Christmas in East Texas
Mary Lasswell wrote:
"Hound dogs and blowing horns. Blackeyed peas and hog jowl. Sausage with a flavor unrivaled, red-pepper-hot, solid pork-meat with some substance. Grits floating in fresh butter or redeye gavy. Hot biscuits and and mayhaw jelly. A pokey mule turning a syrup mill. The land where "The King and I" means nothing but an old-time gospel hymn. Gray silvered shacks with bitter oranges and chinaberry trees near them, the yard a bleached sweep of hard-packed earth, an iron washpot turned over near a round white spot on the ground where the suds from strong yellow lye-soap wash water has been emptied for years. The broomstick used to punch the clothes down, boiled to the color and smoothness of old ivory. Grove's Chill Tonic and Slaughterine for Pains. Chrisper's Hot Shot Nerve Sedative.

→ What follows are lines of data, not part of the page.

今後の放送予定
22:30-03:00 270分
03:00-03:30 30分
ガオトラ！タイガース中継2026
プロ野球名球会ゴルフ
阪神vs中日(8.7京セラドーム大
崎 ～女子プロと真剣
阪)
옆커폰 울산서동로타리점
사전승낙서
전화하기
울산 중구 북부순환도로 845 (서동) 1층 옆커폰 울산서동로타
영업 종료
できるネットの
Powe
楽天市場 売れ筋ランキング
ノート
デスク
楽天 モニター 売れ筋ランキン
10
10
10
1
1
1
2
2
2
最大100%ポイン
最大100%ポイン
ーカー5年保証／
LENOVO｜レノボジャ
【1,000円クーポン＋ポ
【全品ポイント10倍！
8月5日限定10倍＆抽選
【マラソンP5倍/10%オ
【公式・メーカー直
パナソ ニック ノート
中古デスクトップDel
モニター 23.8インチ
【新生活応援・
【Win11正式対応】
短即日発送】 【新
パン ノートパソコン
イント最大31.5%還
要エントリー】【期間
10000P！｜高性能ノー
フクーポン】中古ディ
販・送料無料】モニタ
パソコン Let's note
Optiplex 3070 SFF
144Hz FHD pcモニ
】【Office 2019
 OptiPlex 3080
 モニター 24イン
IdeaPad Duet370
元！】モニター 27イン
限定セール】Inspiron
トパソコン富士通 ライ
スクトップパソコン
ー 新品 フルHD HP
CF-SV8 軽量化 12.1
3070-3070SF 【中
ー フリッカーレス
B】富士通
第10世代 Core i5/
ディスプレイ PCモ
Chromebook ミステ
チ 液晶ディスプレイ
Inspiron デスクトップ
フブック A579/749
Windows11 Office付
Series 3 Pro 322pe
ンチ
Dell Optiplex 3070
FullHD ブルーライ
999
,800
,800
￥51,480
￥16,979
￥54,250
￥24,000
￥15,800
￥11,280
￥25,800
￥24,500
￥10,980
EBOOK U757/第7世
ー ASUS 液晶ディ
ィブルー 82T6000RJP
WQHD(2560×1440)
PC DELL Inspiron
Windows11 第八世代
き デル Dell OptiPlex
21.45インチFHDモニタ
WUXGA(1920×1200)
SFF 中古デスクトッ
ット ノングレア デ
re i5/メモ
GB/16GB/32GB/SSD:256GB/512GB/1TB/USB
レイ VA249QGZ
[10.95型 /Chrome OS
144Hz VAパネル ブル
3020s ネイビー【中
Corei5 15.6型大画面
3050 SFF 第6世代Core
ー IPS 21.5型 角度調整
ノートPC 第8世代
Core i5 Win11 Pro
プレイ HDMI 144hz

The country where a midwife is a "granny woe-man"; one a 92-year old black woman with slender steely fingers who was said to have delivered a live baby from a dead mother. "White doctor say she daid, so I don't say she ain't." Signs saying "Wheels spoked." The stomping ground of a blind, toothless guitar player: "Play me some blues," "I don't play no sinful songs, lady." His gigantic wife, Billie, emerging from out back hollerin' "An' me lookin' like Who'd -a-Thunk-It!" Razorback hogs and hickory nuts. Light bread and sweet milk. English walnuts and Irish potatoes, and firecrackers at Christmas. The smell of fresh-made lye hominy and the lacquered cypress beams of a smokehouse. A hint of frost in the air, and the sweet mouth of a coon dog when he trees."
----- Mary Lasswell, "I'll Take Texas," 1958
Beauty is only skin deep but Texas is to the bone.